## [Assignment]
Find every line in the items below that contains the string "Zone", matching its case exactly, and copy each of those lines.
----- Given information -----
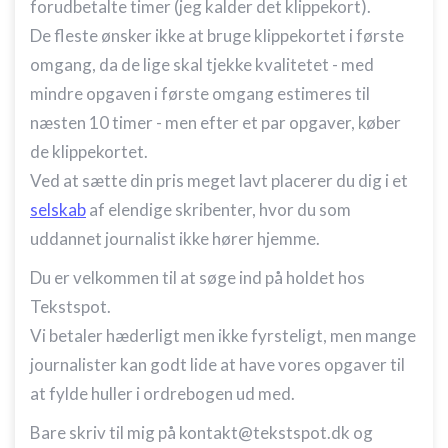
forudbetalte timer (jeg kalder det klippekort).
De fleste ønsker ikke at bruge klippekortet i første
omgang, da de lige skal tjekke kvalitetet - med
mindre opgaven i første omgang estimeres til
næsten 10 timer - men efter et par opgaver, køber
de klippekortet.
Ved at sætte din pris meget lavt placerer du dig i et
selskab
af elendige skribenter, hvor du som
uddannet journalist ikke hører hjemme.
Du er velkommen til at søge ind på holdet hos
Tekstspot.
Vi betaler hæderligt men ikke fyrsteligt, men mange
journalister kan godt lide at have vores opgaver til
at fylde huller i ordrebogen ud med.
Bare skriv til mig på kontakt@tekstspot.dk og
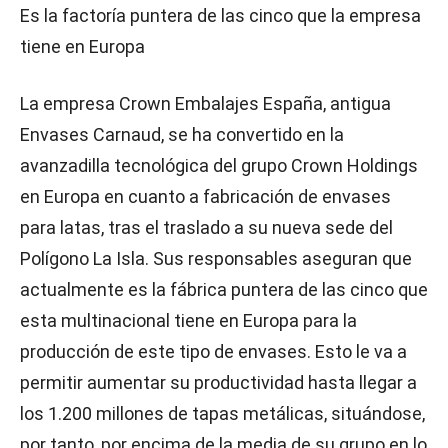
Es la factoría puntera de las cinco que la empresa
tiene en Europa
La empresa Crown Embalajes España, antigua
Envases Carnaud, se ha convertido en la
avanzadilla tecnológica del grupo Crown Holdings
en Europa en cuanto a fabricación de envases
para latas, tras el traslado a su nueva sede del
Polígono La Isla. Sus responsables aseguran que
actualmente es la fábrica puntera de las cinco que
esta multinacional tiene en Europa para la
producción de este tipo de envases. Esto le va a
permitir aumentar su productividad hasta llegar a
los 1.200 millones de tapas metálicas, situándose,
por tanto, por encima de la media de su grupo en lo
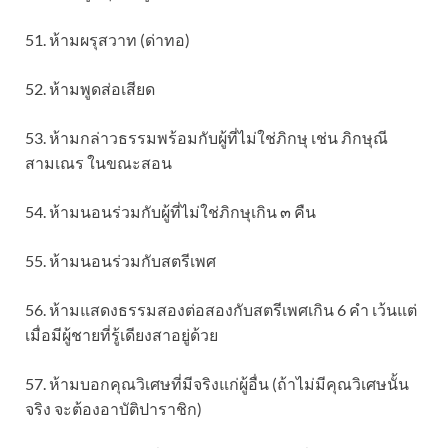
51. ห้ามผรุสวาท (ด่าทอ)
52. ห้ามพูดส่อเสียด
53. ห้ามกล่าวธรรมพร้อมกับผู้ที่ไม่ใช่ภิกษุ เช่น ภิกษุณี
สามเณร ในขณะสอน
54. ห้ามนอนร่วมกับผู้ที่ไม่ใช่ภิกษุเกิน ๓ คืน
55. ห้ามนอนร่วมกับสตรีเพศ
56. ห้ามแสดงธรรมสองต่อสองกับสตรีเพศเกิน 6 คำ เว้นแต่
เมื่อมีผู้ชายที่รู้เดียงสาอยู่ด้วย
57. ห้ามบอกคุณวิเศษที่มีจริงแก่ผู้อื่น (ถ้าไม่มีคุณวิเศษนั้น
จริง จะต้องอาบัติปาราชิก)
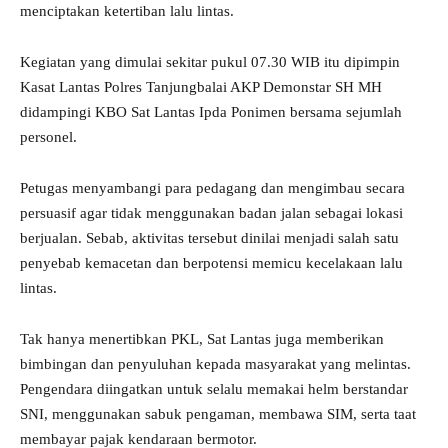
menciptakan ketertiban lalu lintas.
Kegiatan yang dimulai sekitar pukul 07.30 WIB itu dipimpin
Kasat Lantas Polres Tanjungbalai AKP Demonstar SH MH
didampingi KBO Sat Lantas Ipda Ponimen bersama sejumlah
personel.
Petugas menyambangi para pedagang dan mengimbau secara
persuasif agar tidak menggunakan badan jalan sebagai lokasi
berjualan. Sebab, aktivitas tersebut dinilai menjadi salah satu
penyebab kemacetan dan berpotensi memicu kecelakaan lalu
lintas.
Tak hanya menertibkan PKL, Sat Lantas juga memberikan
bimbingan dan penyuluhan kepada masyarakat yang melintas.
Pengendara diingatkan untuk selalu memakai helm berstandar
SNI, menggunakan sabuk pengaman, membawa SIM, serta taat
membayar pajak kendaraan bermotor.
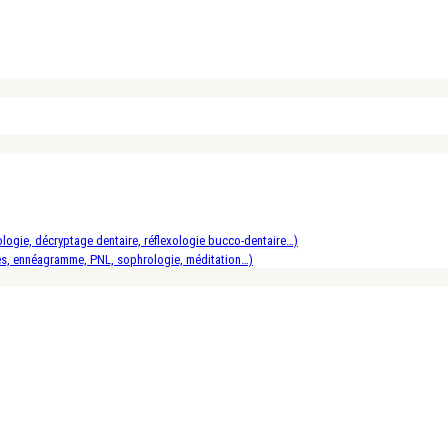
logie, décryptage dentaire, réflexologie bucco-dentaire…)
es, ennéagramme, PNL, sophrologie, méditation…)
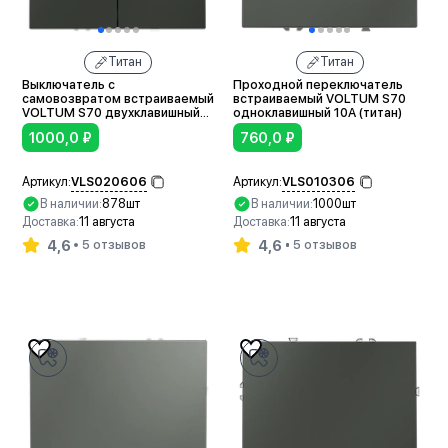
Титан
Титан
Выключатель с
Проходной переключатель
самовозвратом встраиваемый
встраиваемый VOLTUM S70
VOLTUM S70 двухклавишный
одноклавишный 10А (титан)
10А (титан)
1000,0
₽
760,0
₽
VLS020606
VLS010306
Артикул:
Артикул:
В наличии:
878шт
В наличии:
1000шт
Доставка:
11 августа
Доставка:
11 августа
4,6
4,6
5 отзывов
5 отзывов
В корзину
В корзину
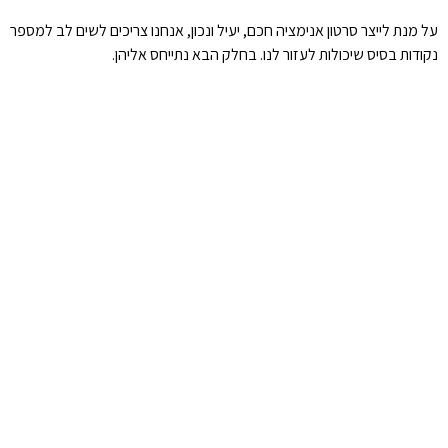
על מנת לייצר סרטון אנימציה חכם, יעיל ונכון, אנחנו צריכים לשים לב למספר
נקודות בסיס שיכולות לעזור לנו. בחלק הבא נתייחס אליהן.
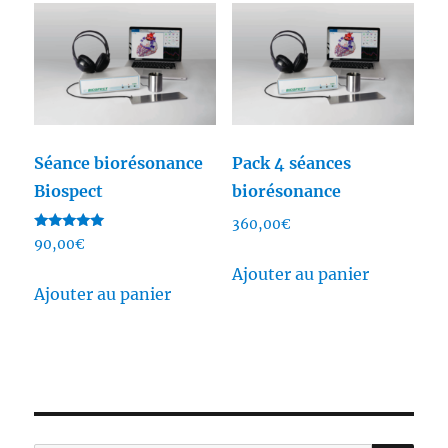
Séance biorésonance
Pack 4 séances
Biospect
biorésonance
360,00
€
Note
90,00
€
5.00
sur 5
Ajouter au panier
Ajouter au panier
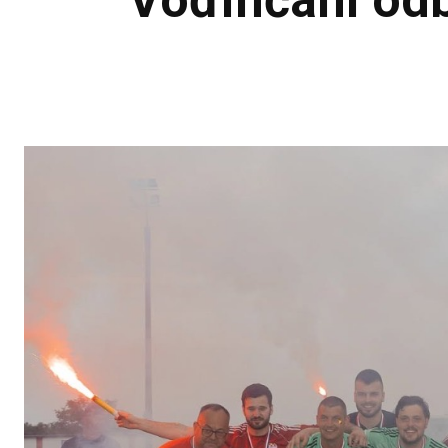
Vođinčani odbi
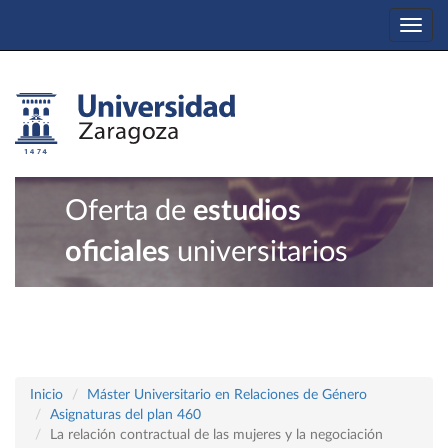
Togg
navi
Oferta de
estudios
oficiales
universitarios
Inicio
Máster Universitario en Relaciones de Género
Asignaturas del plan 460
La relación contractual de las mujeres y la negociación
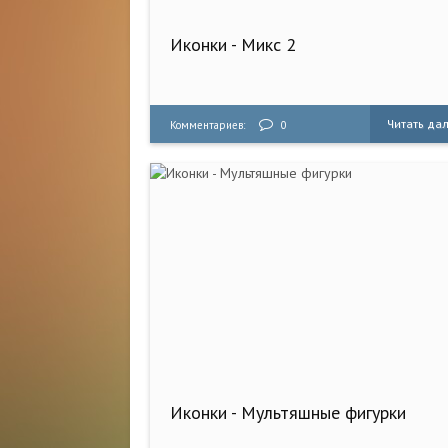
Иконки - Микс 2
Читать да
Комментариев:
0
Иконки - Мультяшные фигурки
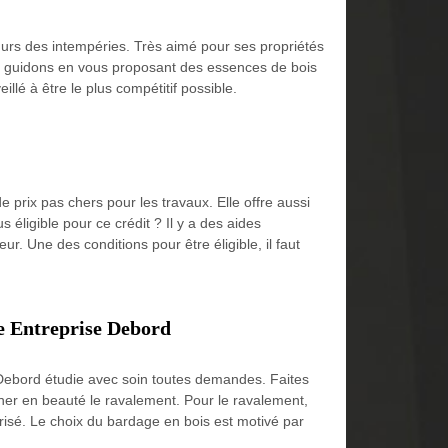
murs des intempéries. Très aimé pour ses propriétés
ous guidons en vous proposant des essences de bois
llé à être le plus compétitif possible.
 prix pas chers pour les travaux. Elle offre aussi
éligible pour ce crédit ? Il y a des aides
ur. Une des conditions pour être éligible, il faut
se Entreprise Debord
 Debord étudie avec soin toutes demandes. Faites
iner en beauté le ravalement. Pour le ravalement,
trisé. Le choix du bardage en bois est motivé par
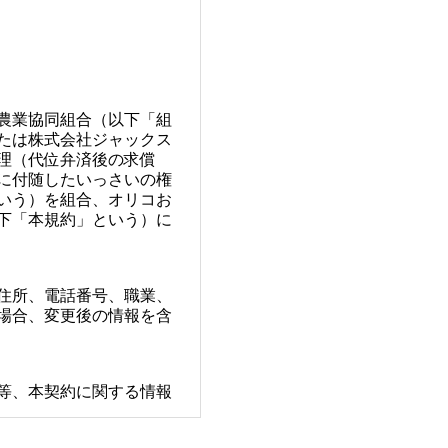
農業協同組合（以下「組
たは株式会社ジャックス
理（代位弁済後の求償
に付随したいっさいの権
いう）を組合、オリコお
下「本規約」という）に
住所、電話番号、職業、
場合、変更後の情報を含
等、本契約に関する情報
する情報（代位弁済後の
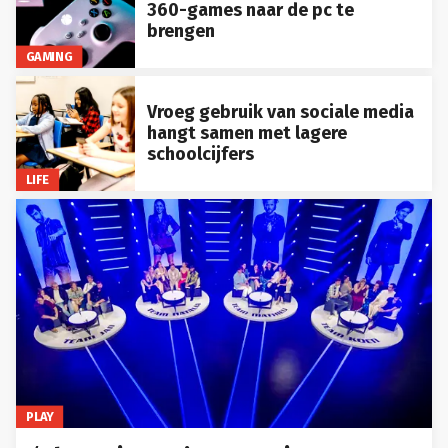
360-games naar de pc te
brengen
GAMING
Vroeg gebruik van sociale media
hangt samen met lagere
schoolcijfers
LIFE
PLAY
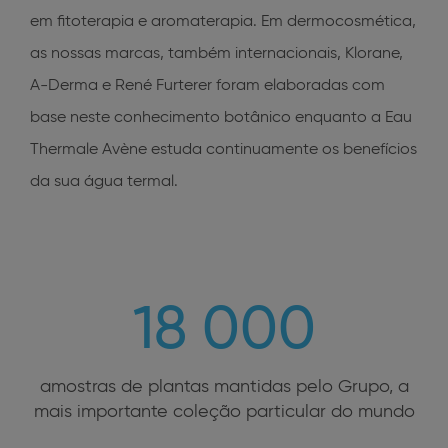
em fitoterapia e aromaterapia. Em dermocosmética,
as nossas marcas, também internacionais, Klorane,
A-Derma e René Furterer foram elaboradas com
base neste conhecimento botânico enquanto a Eau
Thermale Avène estuda continuamente os benefícios
da sua água termal.
18 000
amostras de plantas mantidas pelo Grupo, a
mais importante coleção particular do mundo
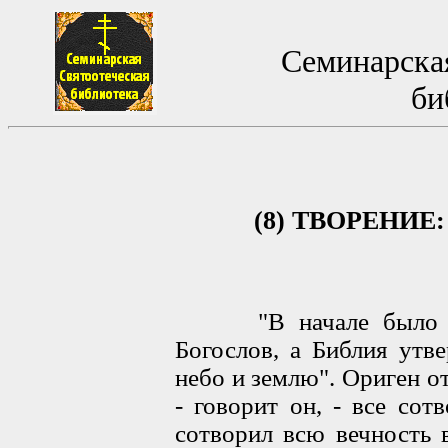
Семинарская
би
(8) ТВОРЕНИЕ
"В начале было Сло
Богослов, а Библия утв
небо и землю". Ориген от
- говорит он, - все со
сотворил всю вечность 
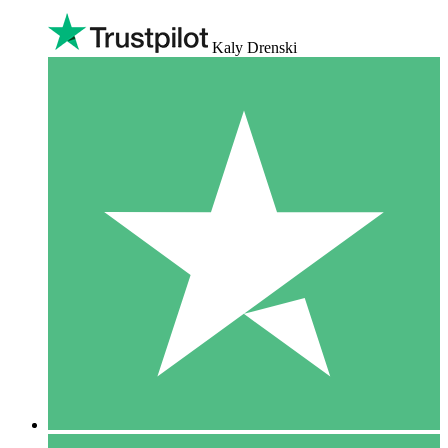
Kaly Drenski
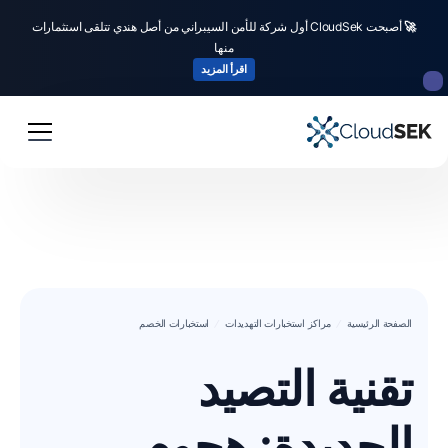
🚀
أصبحت CloudSek أول شركة للأمن السيبراني من أصل هندي تتلقى استثمارات
منها
اقرأ المزيد
الصفحة الرئيسية
مراكز استخبارات التهديدات
استخبارات الخصم
تقنية التصيد
الجديدة: هجوم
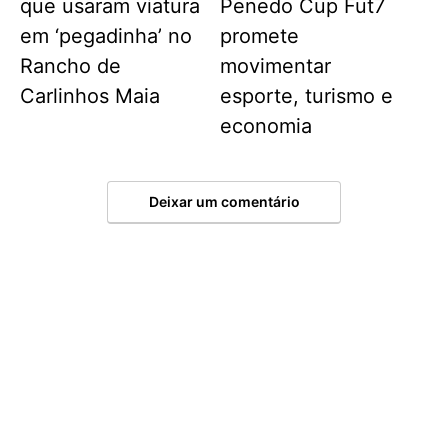
que usaram viatura
Penedo Cup Fut7
em ‘pegadinha’ no
promete
Rancho de
movimentar
Carlinhos Maia
esporte, turismo e
economia
Deixar um comentário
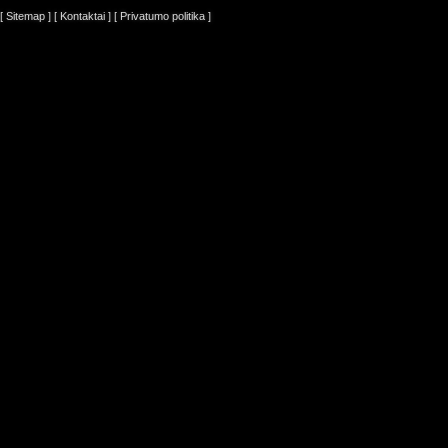
[ Sitemap ]
[ Kontaktai ]
[ Privatumo politika ]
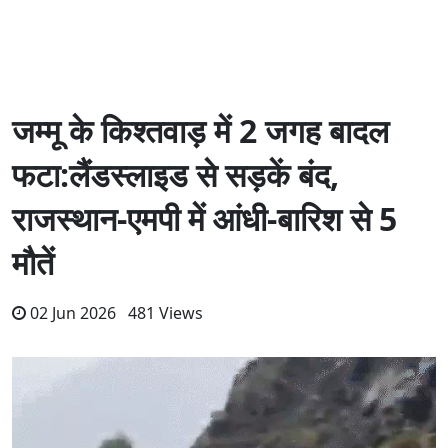
जम्मू के किश्तवाड़ में 2 जगह बादल
फटा:लैंडस्लाइड से सड़कें बंद,
राजस्थान-एमपी में आंधी-बारिश से 5
मौतें
02 Jun 2026 481 Views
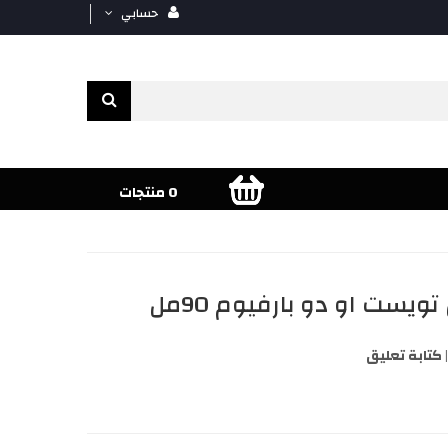
حسابي
0 منتجات
ست او دو بارفيوم 90مل
كتابة تعليق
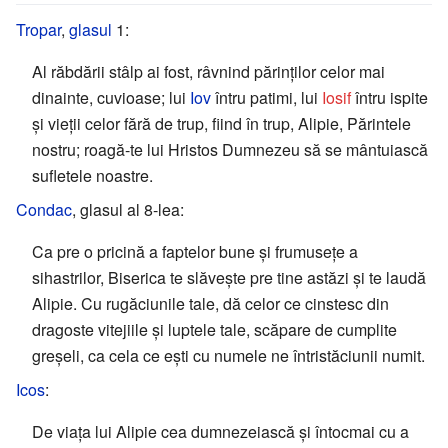
Tropar
,
glasul
1:
Al răbdării stâlp ai fost, râvnind părinților celor mai
dinainte, cuvioase; lui
Iov
întru patimi, lui
Iosif
întru ispite
și vieții celor fără de trup, fiind în trup, Alipie, Părintele
nostru; roagă-te lui Hristos Dumnezeu să se mântuiască
sufletele noastre.
Condac
, glasul al 8-lea:
Ca pre o pricină a faptelor bune și frumusețe a
sihastrilor, Biserica te slăvește pre tine astăzi și te laudă
Alipie. Cu rugăciunile tale, dă celor ce cinstesc din
dragoste vitejiile și luptele tale, scăpare de cumplite
greșeli, ca cela ce ești cu numele ne întristăciunii numit.
Icos
:
De viața lui Alipie cea dumnezeiască și întocmai cu a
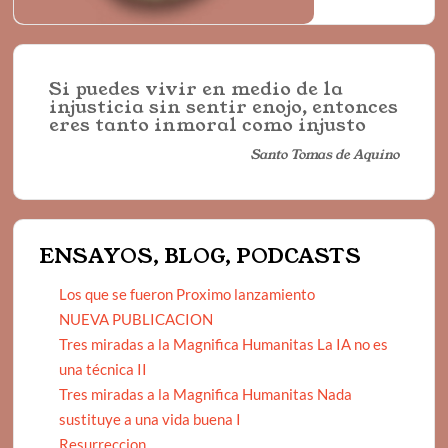
Si puedes vivir en medio de la
injusticia sin sentir enojo, entonces
eres tanto inmoral como injusto
Santo Tomas de Aquino
ENSAYOS, BLOG, PODCASTS
Los que se fueron Proximo lanzamiento
NUEVA PUBLICACION
Tres miradas a la Magnifica Humanitas La IA no es
una técnica II
Tres miradas a la Magnifica Humanitas Nada
sustituye a una vida buena I
Resurreccion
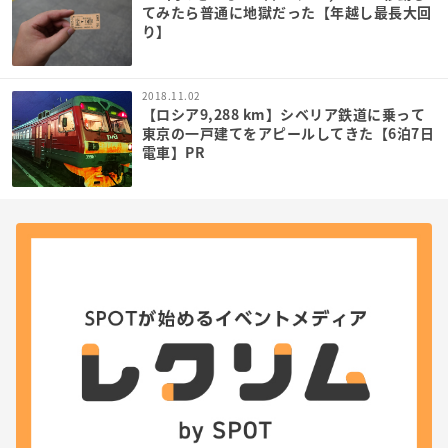
てみたら普通に地獄だった【年越し最長大回
り】
2018.11.02
【ロシア9,288 km】シベリア鉄道に乗って
東京の一戸建てをアピールしてきた【6泊7日
電車】PR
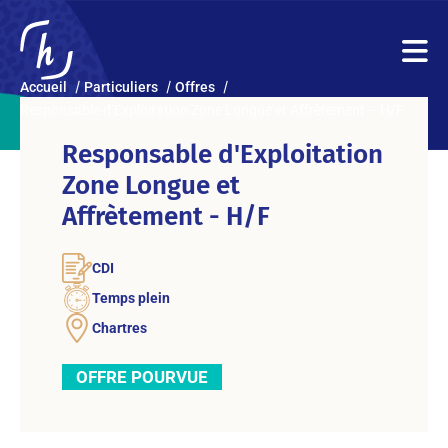
Accueil
Particuliers
Offres
Responsable d’Exploitation Zone Longue et Affrètement – H/F
Responsable d'Exploitation
Zone Longue et
Affrètement - H/F
CDI
Temps plein
Chartres
OFFRE POURVUE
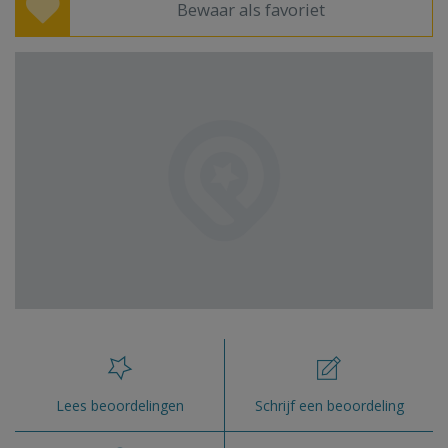
Bewaar als favoriet
Lees beoordelingen
Schrijf een beoordeling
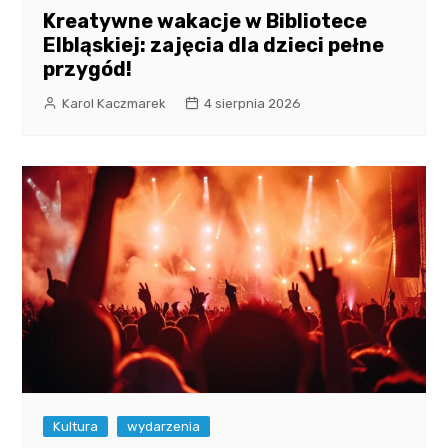
Kreatywne wakacje w Bibliotece
Elbląskiej: zajęcia dla dzieci pełne
przygód!
Karol Kaczmarek
4 sierpnia 2026
Kultura
wydarzenia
-----
## [Answer space]
Responsable d’Exploitation Zone Longue et Affrètement – H/F
Zone Longue et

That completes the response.